[The Scottish Chiefs by Jane Porter]@TWC D-Link bookThe Scottish Chiefs CHAPTER III 18/21
Inflamed with the double furies of revenge and avarice, he ordered out a new troop, and placing himself at its head, took the way to Ellerslie.
One of the servants, whom some of Hambledon's men had seized for the sake of information, on being threatened with the torture, confessed to Heselrigge, that not only Sir William Wallace was in the house when it was attacked, but that the person whom he had rescued in the streets of Lanark, and who proved to be a wealthy nobleman, was there also.

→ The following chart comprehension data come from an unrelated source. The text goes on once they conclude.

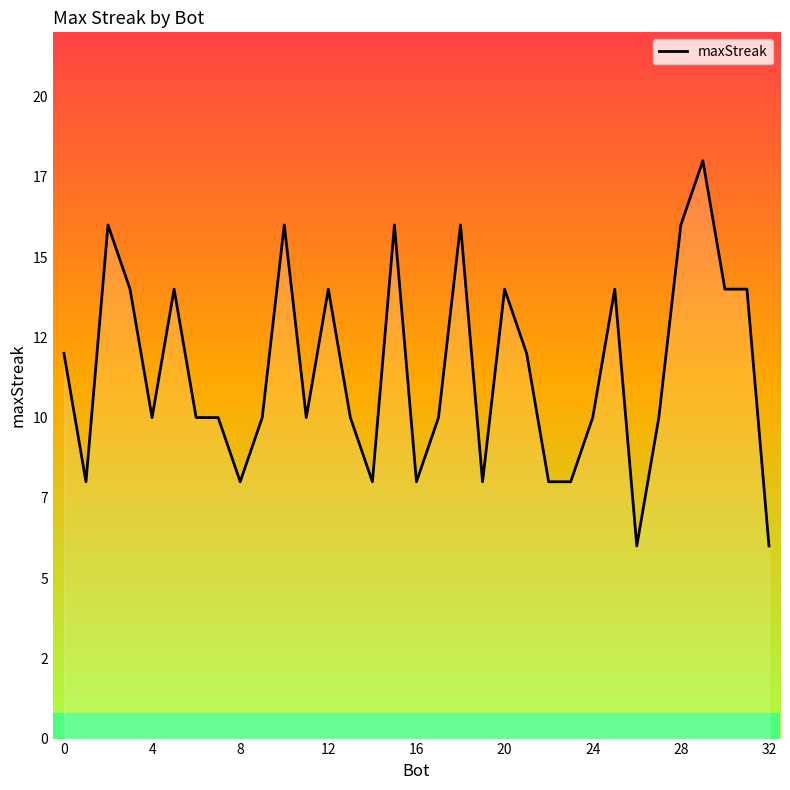

Does the chart have visible grid lines?

No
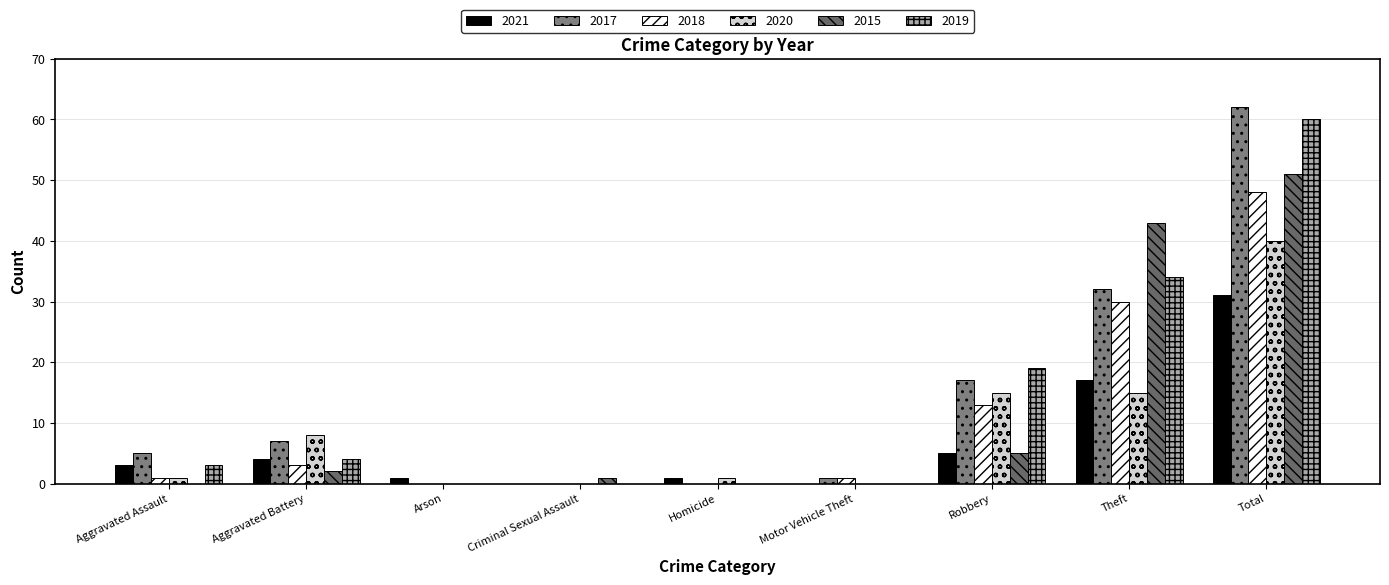

At which label does 2021 first exceed 3?

Aggravated Battery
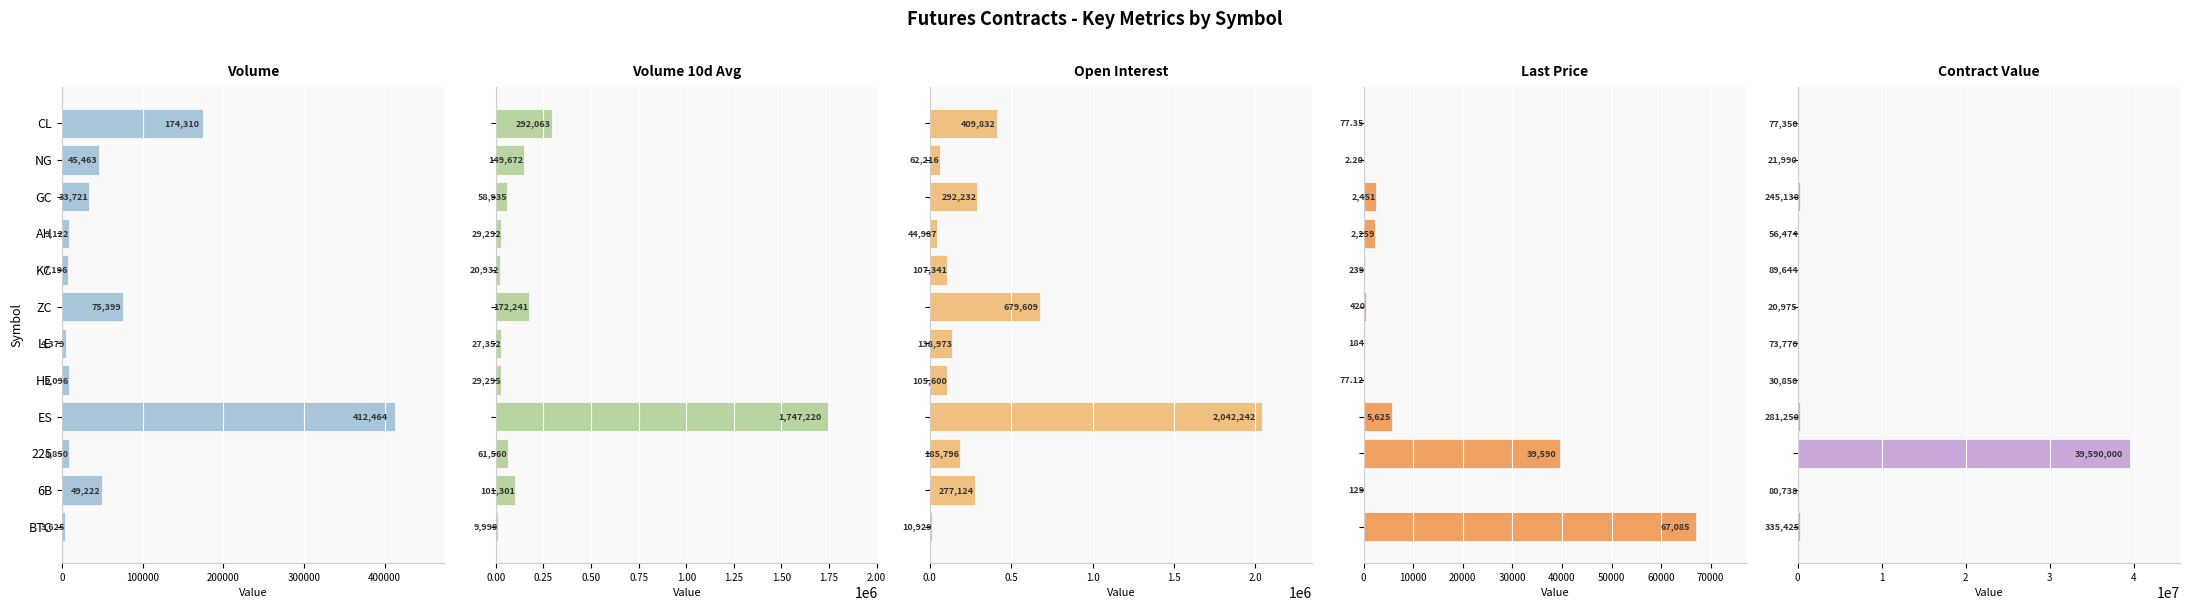

The Contract Value series shows 281250.0 at ES. True or false?

True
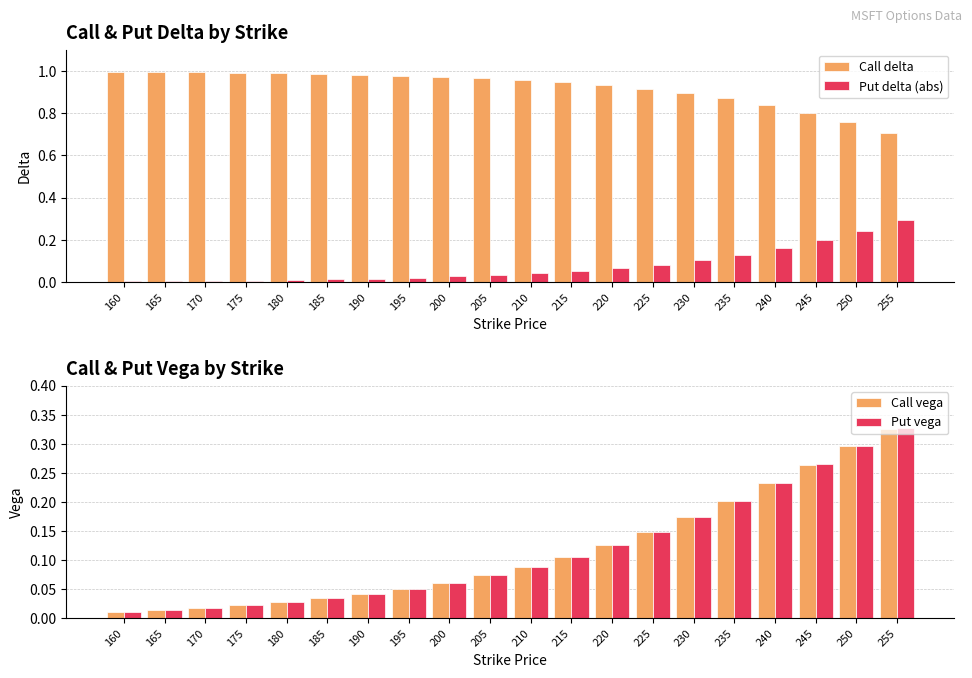

What is the difference between the maximum and minimum values in the Call delta series?

0.3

This whetted the eagerness of the governor to reach Ellerslie; and expecting to get a rich booty, without the most distant idea of the horrors he was going to perpetrate, a large detachment of men followed him. "To extort money from you, my lord," continued the soldier, "and to obtain that fatal coffer, were his main objects; but disappointed in his darling passion of avarice, he forgot he was a man, and the blood of innocence glutted his barbarous vengeance." "Hateful gold!" cried Lord Mar, spurning the box with his foot; "it cannot be for itself the noble Wallace so greatly prizes it; it must be a trust." "I believe it is," returned Halbert, "for he enjoined my lady to preserve it for the sake of his honor.
Take care of it, then, my lord, for the same sacred reason." The Englishman made no objection to accompany the earl; and by a suggestion of his own, Halbert brought him a Scottish bonnet and cloak from the house.
While he put them on, the earl observed that the harper held a drawn and blood-stained sword in his hand, on which he steadfastly gazed.